Electricity Ministry approves international arbitration for FiT Phase II, sets FiT rates for wind and solar, reduces foreign component
The terms for the second phase of the FiT projects are out: The Electricity Ministry has approved international arbitration in contracts for the second phase of the feed-in tariff (FiT) projects, Al Mal reported. The caveat is that international arbitration will be invoked only if one party should wish to appeal the results of arbitration at the Cairo Regional Center for International Commercial Arbitration, which must first attempt to settle any disputes. The announcement was made at a press conference yesterday; you can watch the full press conference here (in Arabic; runtime: 23:13)
The Ministry has also increased the percentage of domestic content that must be used in any FiT project to 40% for wind farms and to 30% for solar power projects. Energy purchase agreements for wind farms will run for 20 years, while agreements for solar projects will be on 25-years terms, Al Mal reported.
…The cabinet-approved rates for solar power projects under FiT: USD 0.084 per kWh for 20-50 MW projects and USD 0.078 per kWh for 0.5-20 MW projects. Rooftop-installed solar arrays will have a rate of EGP 1.02 per kWh for over 500 kW generated, and EGP 1.085 for under 500 kWh generated, Al Mal reported. The ministry will pay 30% of the 25-year contract in USD at the exchange rate set on the day of signing the agreement, while 70% will paid at the rate set on payment day, according to Al Borsa.
The ministry also approved the purchase terms for wind projects, and Ahram Gate has the full list of rates for wind farms under the second phase of FiT projects.
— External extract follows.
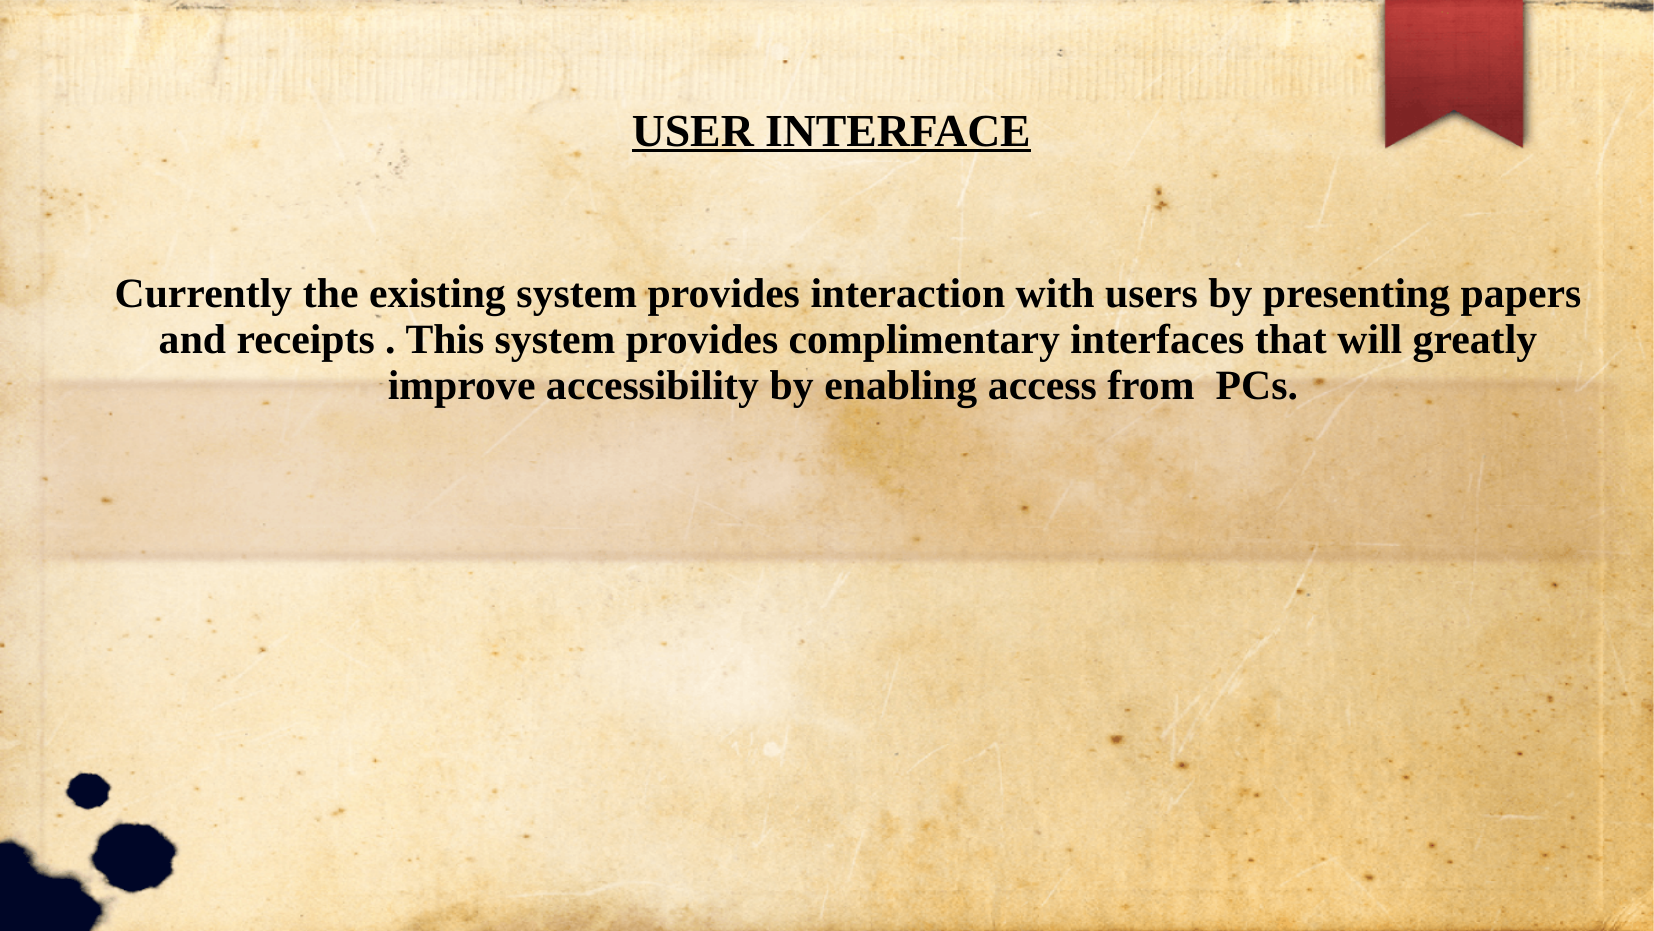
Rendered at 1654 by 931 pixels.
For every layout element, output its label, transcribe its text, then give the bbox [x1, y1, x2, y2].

Back to phase one projects: Electricity Minister Mohamed Shaker said investors have until 26 October to request they be allowed to quit phase one, Shaker told Al Mal. The investors will be able to recuperate their entire capital, including EGP 220k in fees to the NREA and the Egyptian Electricity Transmission Company. Any party that qualified for phase one of the FiT has spent c. EGP 350 mn to date, he noted. Testing Shaker’s pledge will be Cairo Solar, which Al Mal says is withdrawing: Chairman Hisham Tawfik is “fed up” and is asking the ministry approved international arbitration for the second phase projects but not the first. He also says the projects’ returns are not worth the risk.